PROBLEM DETAILS -
Starting from the line that contains "air purifier: present [306,209,340,271]", output every remaining line of the records below exactly as it appears, that line and the last one included.

DATA SECTION -
>>>>>

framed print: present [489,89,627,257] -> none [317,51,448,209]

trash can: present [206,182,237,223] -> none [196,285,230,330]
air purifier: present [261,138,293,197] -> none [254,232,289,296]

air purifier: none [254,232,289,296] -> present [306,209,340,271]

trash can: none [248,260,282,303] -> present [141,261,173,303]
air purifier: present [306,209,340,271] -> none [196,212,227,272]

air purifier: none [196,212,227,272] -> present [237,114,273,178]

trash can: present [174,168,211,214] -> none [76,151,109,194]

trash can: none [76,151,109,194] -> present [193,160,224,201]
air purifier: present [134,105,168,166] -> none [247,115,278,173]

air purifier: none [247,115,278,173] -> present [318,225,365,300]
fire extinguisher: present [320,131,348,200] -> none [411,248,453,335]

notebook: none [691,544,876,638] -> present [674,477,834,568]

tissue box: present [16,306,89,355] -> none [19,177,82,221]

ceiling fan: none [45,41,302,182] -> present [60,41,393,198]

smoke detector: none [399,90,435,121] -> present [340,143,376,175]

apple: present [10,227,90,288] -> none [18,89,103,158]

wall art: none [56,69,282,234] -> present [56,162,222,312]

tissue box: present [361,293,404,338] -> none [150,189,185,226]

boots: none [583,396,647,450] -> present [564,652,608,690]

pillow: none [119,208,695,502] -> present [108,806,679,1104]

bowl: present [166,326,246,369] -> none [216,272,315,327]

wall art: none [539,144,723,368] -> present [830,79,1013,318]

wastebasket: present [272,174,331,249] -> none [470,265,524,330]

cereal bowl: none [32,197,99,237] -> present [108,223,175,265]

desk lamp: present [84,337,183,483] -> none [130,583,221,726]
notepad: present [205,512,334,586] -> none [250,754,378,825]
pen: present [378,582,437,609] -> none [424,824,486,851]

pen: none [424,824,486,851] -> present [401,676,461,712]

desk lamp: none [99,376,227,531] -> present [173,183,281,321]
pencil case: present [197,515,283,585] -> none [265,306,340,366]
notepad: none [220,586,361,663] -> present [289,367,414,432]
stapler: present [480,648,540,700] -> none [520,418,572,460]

<<<<<

YOUR RESPONSE -
air purifier: present [306,209,340,271] -> none [196,212,227,272]

air purifier: none [196,212,227,272] -> present [237,114,273,178]

trash can: present [174,168,211,214] -> none [76,151,109,194]

trash can: none [76,151,109,194] -> present [193,160,224,201]
air purifier: present [134,105,168,166] -> none [247,115,278,173]

air purifier: none [247,115,278,173] -> present [318,225,365,300]
fire extinguisher: present [320,131,348,200] -> none [411,248,453,335]

notebook: none [691,544,876,638] -> present [674,477,834,568]

tissue box: present [16,306,89,355] -> none [19,177,82,221]

ceiling fan: none [45,41,302,182] -> present [60,41,393,198]

smoke detector: none [399,90,435,121] -> present [340,143,376,175]

apple: present [10,227,90,288] -> none [18,89,103,158]

wall art: none [56,69,282,234] -> present [56,162,222,312]

tissue box: present [361,293,404,338] -> none [150,189,185,226]

boots: none [583,396,647,450] -> present [564,652,608,690]

pillow: none [119,208,695,502] -> present [108,806,679,1104]

bowl: present [166,326,246,369] -> none [216,272,315,327]

wall art: none [539,144,723,368] -> present [830,79,1013,318]

wastebasket: present [272,174,331,249] -> none [470,265,524,330]

cereal bowl: none [32,197,99,237] -> present [108,223,175,265]

desk lamp: present [84,337,183,483] -> none [130,583,221,726]
notepad: present [205,512,334,586] -> none [250,754,378,825]
pen: present [378,582,437,609] -> none [424,824,486,851]

pen: none [424,824,486,851] -> present [401,676,461,712]

desk lamp: none [99,376,227,531] -> present [173,183,281,321]
pencil case: present [197,515,283,585] -> none [265,306,340,366]
notepad: none [220,586,361,663] -> present [289,367,414,432]
stapler: present [480,648,540,700] -> none [520,418,572,460]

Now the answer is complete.